My memories of growing up all involve her--how we sat on the lawn outside her house and listened to a sweet boy who was in love with her play his guitar, how we attempted to make marshmallows out of an old recipe and wound up sticking the bowl, pink mess and all into the freezer (her mom had to throw the bowl out eventually, with the spoon still sticking in it). And how we sat up till late in the night, with two of her friends playing cards, and how we wept about bad boyfriends, and how we can just sit, in two corners of a room reading and not talking.

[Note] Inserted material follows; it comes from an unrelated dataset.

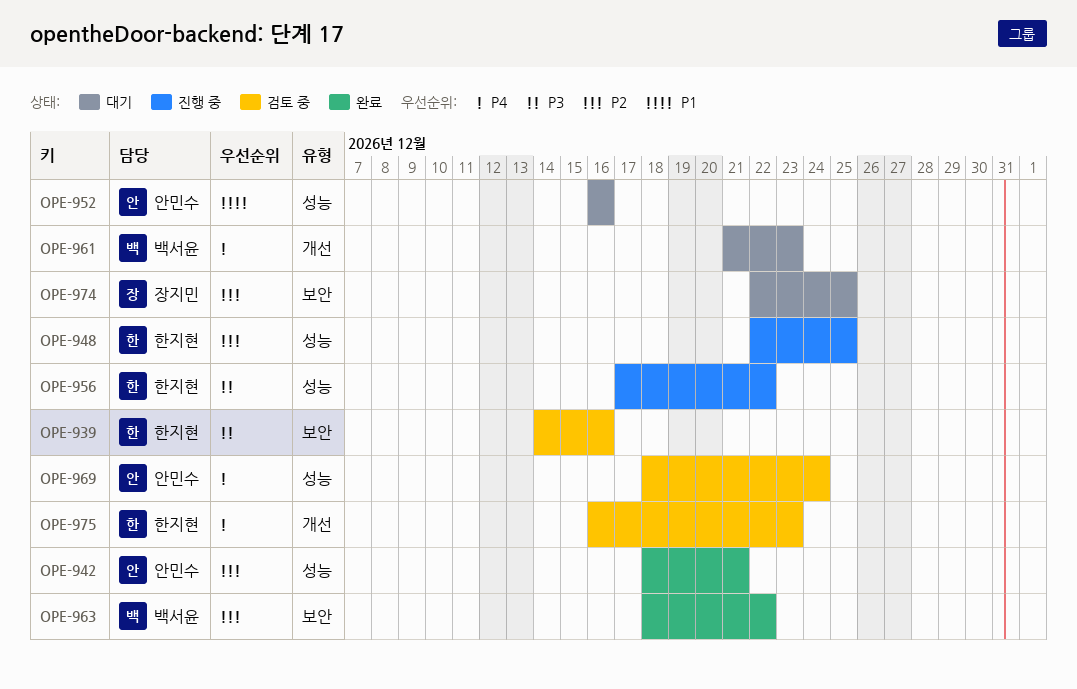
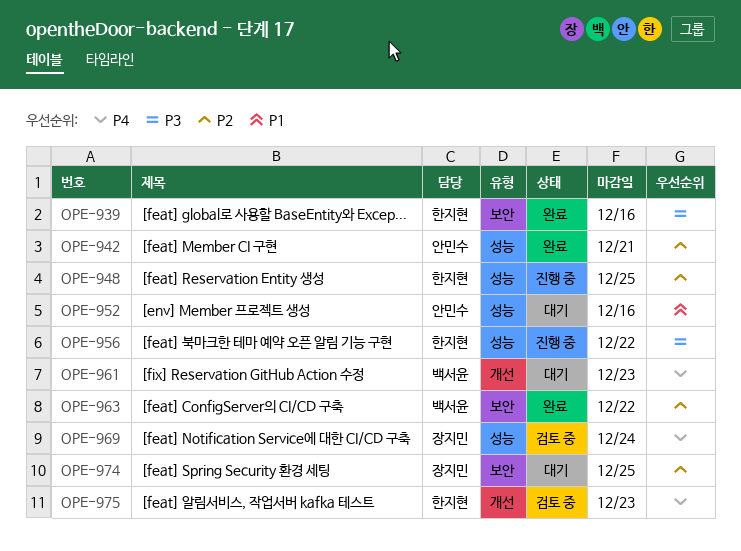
OPE-939, status: 검토 중 -> 완료
OPE-969, owner: 안민수 -> 장지민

And now look at us, all grown up. Of course our relationship has changed, but it's a good sorta change, you know? We know the word "best friend" really has no meaning, that the idea of a best friend is not the person who you talk to 24/7 or who you call immediatly after momentous events, but someone you can be quiet with or fight with and know that they'll still like you. Someone who will be" happy for you", and not spoil it by jealousy or indifference.
I am blessed with my friends. The old ones who I am not even aware of loving, because it's like breathing and who share all my stories and the new ones who remind me how many nice people there still are. And who have brand new stories to tell me.